All of which are strictly private.

That's a good point. Target etc. probably doesn't have a comparative advantage in testing products, but the private firms you mention can certainly do it for them.

There's a toy safety news site at

http://safertoys.org

which is where I found this site.

One thing that gets in the way of mass sharing of information about toy safety is the typically skimpy labels on toys. The plush pineapple I'm looking at right now doesn't even have a model number or SKU or part number or ID or anything on it, just a "distributed by" name. No way for me to look it up anywhere - or even to reorder it if it was a favorite toy that was dog-chewed needing replacement.
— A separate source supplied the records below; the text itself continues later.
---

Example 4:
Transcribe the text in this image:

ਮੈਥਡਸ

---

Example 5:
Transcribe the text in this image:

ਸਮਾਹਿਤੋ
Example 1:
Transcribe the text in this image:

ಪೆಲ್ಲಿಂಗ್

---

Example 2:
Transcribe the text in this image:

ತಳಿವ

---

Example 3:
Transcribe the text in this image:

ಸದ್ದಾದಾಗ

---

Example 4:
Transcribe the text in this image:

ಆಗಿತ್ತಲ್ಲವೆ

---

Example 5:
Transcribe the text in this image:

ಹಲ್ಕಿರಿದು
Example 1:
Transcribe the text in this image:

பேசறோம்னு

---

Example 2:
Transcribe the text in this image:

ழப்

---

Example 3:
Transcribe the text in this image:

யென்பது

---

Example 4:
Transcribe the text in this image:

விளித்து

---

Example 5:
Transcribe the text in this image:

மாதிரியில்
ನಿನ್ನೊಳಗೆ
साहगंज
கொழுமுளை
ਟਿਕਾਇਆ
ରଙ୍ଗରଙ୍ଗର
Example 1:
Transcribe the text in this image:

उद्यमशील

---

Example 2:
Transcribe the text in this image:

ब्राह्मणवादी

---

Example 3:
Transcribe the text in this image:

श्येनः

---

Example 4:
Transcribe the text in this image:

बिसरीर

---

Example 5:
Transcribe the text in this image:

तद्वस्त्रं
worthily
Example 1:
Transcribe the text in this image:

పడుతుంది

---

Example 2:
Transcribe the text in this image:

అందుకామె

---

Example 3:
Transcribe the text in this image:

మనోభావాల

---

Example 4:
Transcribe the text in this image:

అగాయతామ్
After years of drivers in collisions getting shredded to pieces flying through windshields, seat belts became a regulated requirement. After kicking and screaming that the cost of seat belts would put them out of business, car makers have bragged since how safe their cars are, which became a sub-industry in itself.
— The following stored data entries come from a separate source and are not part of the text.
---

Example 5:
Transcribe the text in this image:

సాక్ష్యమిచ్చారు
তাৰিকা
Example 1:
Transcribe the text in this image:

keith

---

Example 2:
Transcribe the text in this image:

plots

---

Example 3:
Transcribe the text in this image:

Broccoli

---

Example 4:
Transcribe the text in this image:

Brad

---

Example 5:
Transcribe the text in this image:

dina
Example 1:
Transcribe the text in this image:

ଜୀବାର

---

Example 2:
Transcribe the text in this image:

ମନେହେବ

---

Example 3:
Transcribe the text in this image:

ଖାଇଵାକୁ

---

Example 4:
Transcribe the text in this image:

It didn't start with car drivers. It started with information provided by consumer advocates to car drivers. Transaction costs of understanding danger and safety were reduced. Better decisions were made by rational car buyers and drivers.

If toy makers could get away with it, they'd never make any recalls. One reason they're so responsive is because of trusted watchdog agencies that know the statistics well on these matters and have become the go-to source for the round of public panics seen with these issues.

The general effect is easily explained by game theory. No one wants to appear oblivious to potentially dangerous toys and especially to be collared in public by regulators. They end up doing voluntarily what regulation would have mandated.

Given the problem was one that would have been corrected by an efficient market, the outcome simulates the same.

In some cases it can be demonstrated they prefer regulators to step in because they are stuck in a costly stalemate. For example, when two cigarette companies in a duopoly were spending large amounts of marketing and advertising against each other, they were relieved when it was banned. Both ended up with the same market share for much less cost.

Therefore it is not at all clear that the claimed sequence of events is always flawed regulation followed by market inefficiency. It can easily be the reverse and depends on the situation.